I'm trying to make a Notepad clone, with the added feature of a running word count in the status bar. The word count is inaccurate, counting repeated spaces or carriage returns as new words. Here's what I've tried for the word count feature:
procedure TFormMain.Memo1Change(Sender: TObject);
var
wordSeparatorSet: Set of Char;
count: integer;
i: integer;
s: string;
inWord: Boolean;
begin
wordSeparatorSet := [#13, #32]; // CR, space
count := 0;
s := Memo1.Text;
inWord := False;
for i := 1 to Length(s) do
begin
// if the char is a CR or space, you're at the end of a word; increase the count
if (s[i] in wordSeparatorSet) and (inWord=True) then
begin
Inc(count);
inWord := False;
end
else
// the char is not a delimiter, so you're in a word
begin
inWord := True;
end;
end;
// OK, all done counting. If you're still inside a word, don't forget to count it too
if inWord then
Inc(count);
StatusBar1.Panels[0].Text := 'Words: ' + IntToStr(count);
end;
Of course, I'm open to any alternatives or improvements. I really don't understand why this code increases the word count (count
) with every space and carriage return. I would think after the user hits the space bar (incrementing count
), the variable inWord
should now be False, so if (s[i] in wordSeparatorSet) and (inWord=True)
should resolve to False if the user hits the space bar or Enter key a second time. But that's not what happens.
I really don't understand why this code increases the word count (
count
) with every space and carriage return.
At the first space after a word, you do indeed set inWord
to False
. So, if the next character is also a space, you will (erroneously) run inWord := True
, so if the next (third) character is again a space, you will (erroneously) do Inc(count)
.
You can also notice that the negation of (s[i] in wordSeparatorSet) and (inWord=True)
does NOT imply that "the char is not a delimiter" because of the conjunction with inWord
. The negation of (s[i] in wordSeparatorSet) and (inWord=True)
is, by De Morgan, not (s[i] in wordSeparatorSet) or not (inWord=True)

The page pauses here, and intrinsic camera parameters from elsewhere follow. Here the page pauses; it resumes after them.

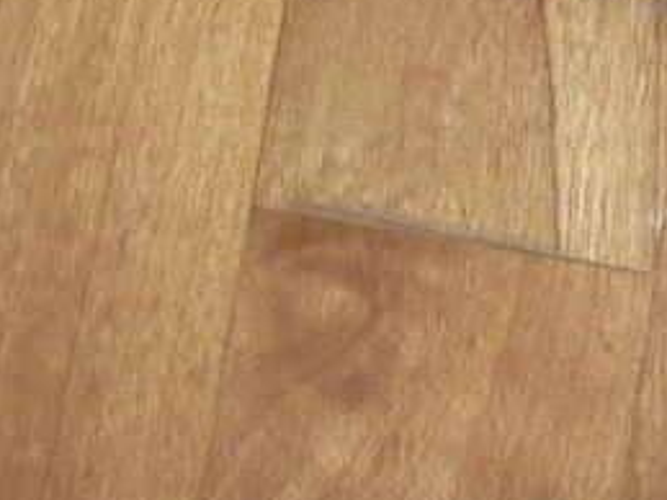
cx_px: 610
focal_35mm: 178
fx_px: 3428
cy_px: -451
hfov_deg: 11.0
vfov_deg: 8.0
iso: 100
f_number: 2.8
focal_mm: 6
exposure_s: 1/60
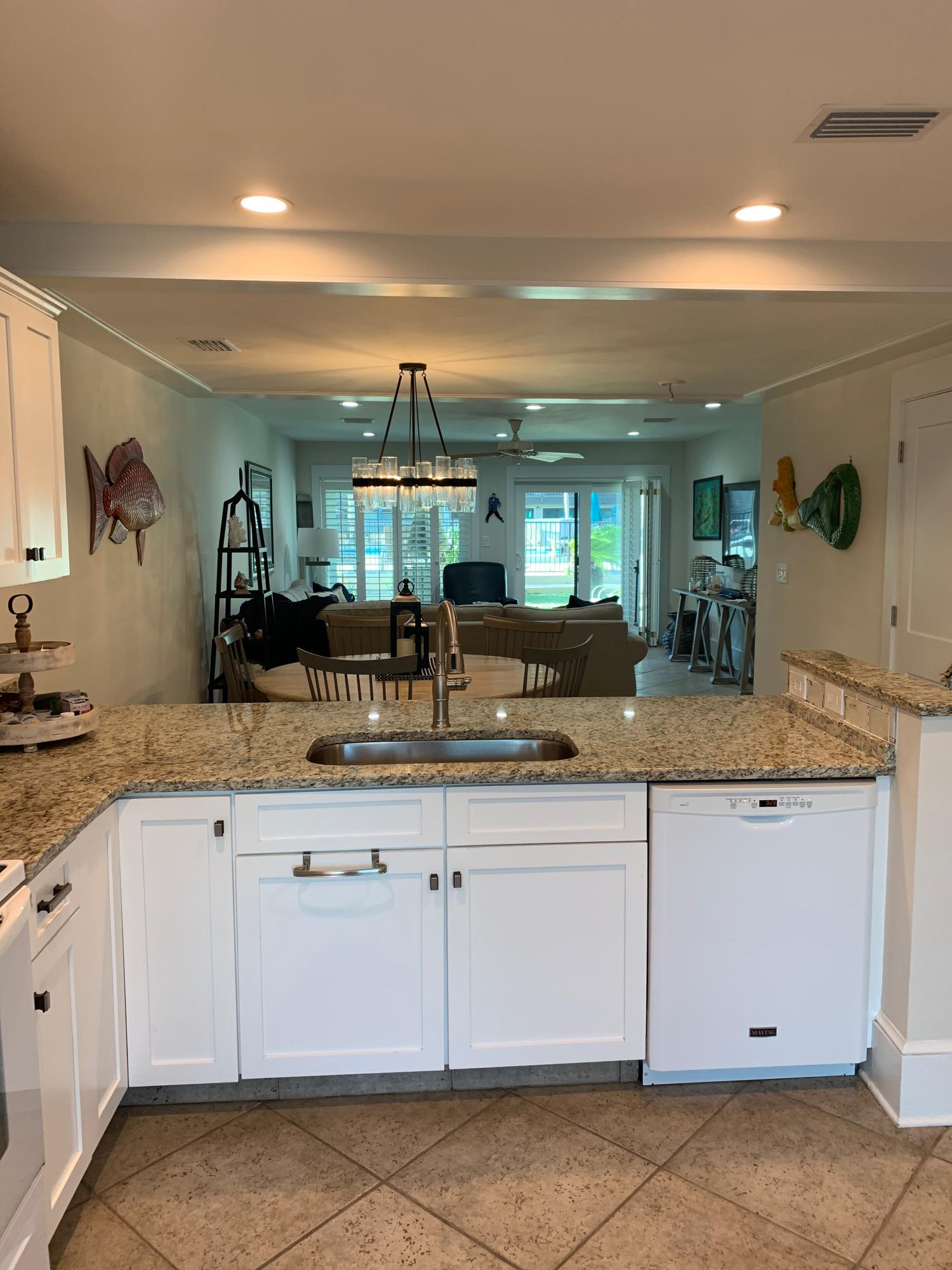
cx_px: 476
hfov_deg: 53.1
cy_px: 635
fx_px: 953
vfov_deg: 67.3
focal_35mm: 26
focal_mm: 4.25
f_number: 1.8
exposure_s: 1/60
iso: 80
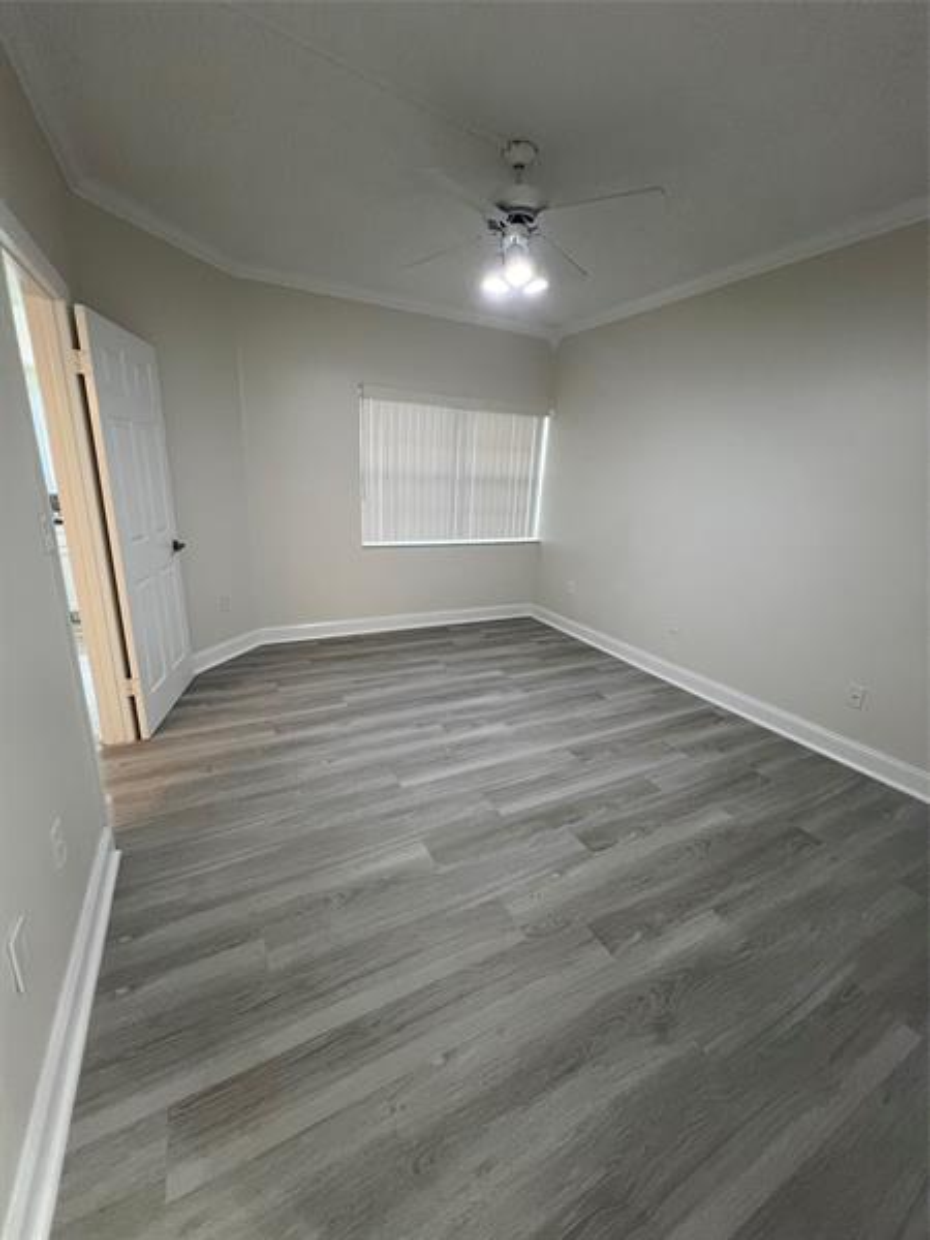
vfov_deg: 106.2
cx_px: 465
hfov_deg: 89.9
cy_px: 620
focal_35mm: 13
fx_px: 466
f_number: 1.8
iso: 160
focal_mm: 1.57
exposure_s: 1/60
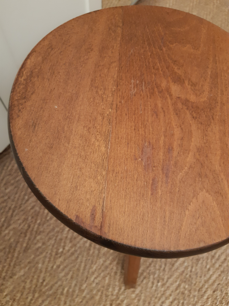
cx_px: 114
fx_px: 229
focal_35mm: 26
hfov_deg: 53.1
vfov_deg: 67.3
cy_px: 153
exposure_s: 1/25
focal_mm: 3.92
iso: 320
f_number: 1.7
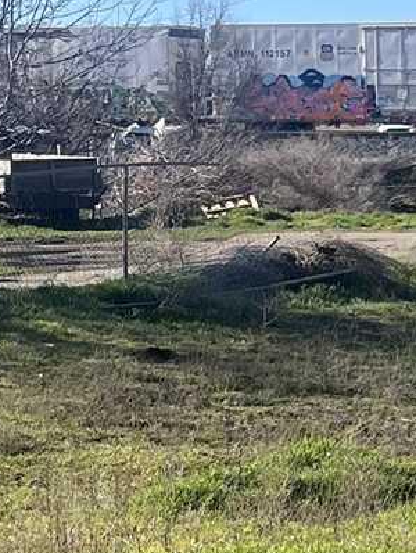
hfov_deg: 9.4
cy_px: 474
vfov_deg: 13.1
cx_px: 756
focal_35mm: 150
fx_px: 2400
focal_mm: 5.1
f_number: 1.6
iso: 50
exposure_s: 1/2571
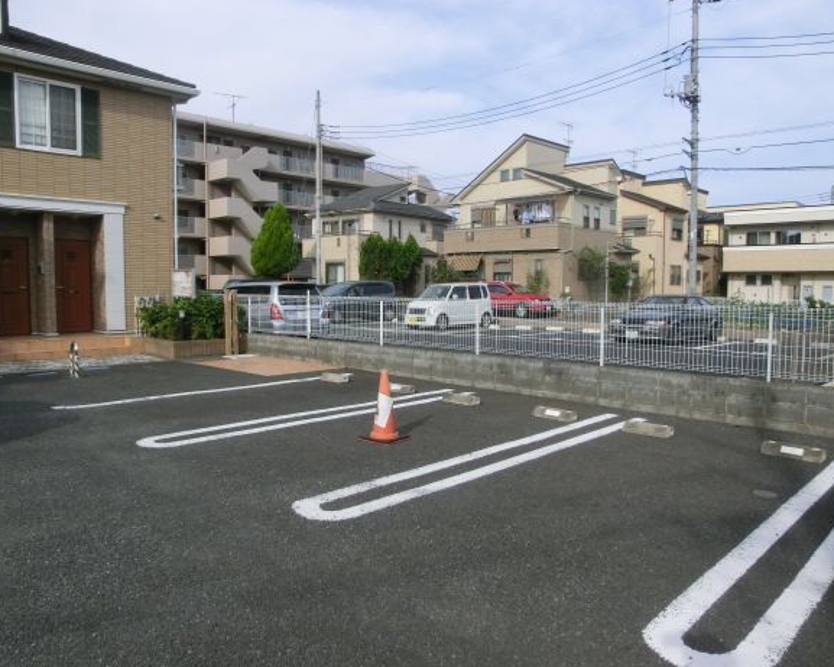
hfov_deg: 66.1
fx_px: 641
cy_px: 343
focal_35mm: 26
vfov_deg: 54.9
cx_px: 424
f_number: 3
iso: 80
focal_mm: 4.24
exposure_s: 1/1000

, which is NOT the same thing as not (s[i] in wordSeparatorSet)
.
A fixed version would look more like
function WordCount(const AText: string): Integer;
var
InWord: Boolean;
i: Integer;
begin
Result := 0;
InWord := False;
for i := 1 to Length(AText) do
if InWord then
begin
if IsWordSep(AText[i]) then
InWord := False;
end
else
begin
if not IsWordSep(AText[i]) then
begin
InWord := True;
Inc(Result);
end;
end;
end;
where IsWordSep(chr)
is defined as something like chr.IsWhitespace
but there are many subtleties, as I discuss at length on my web site.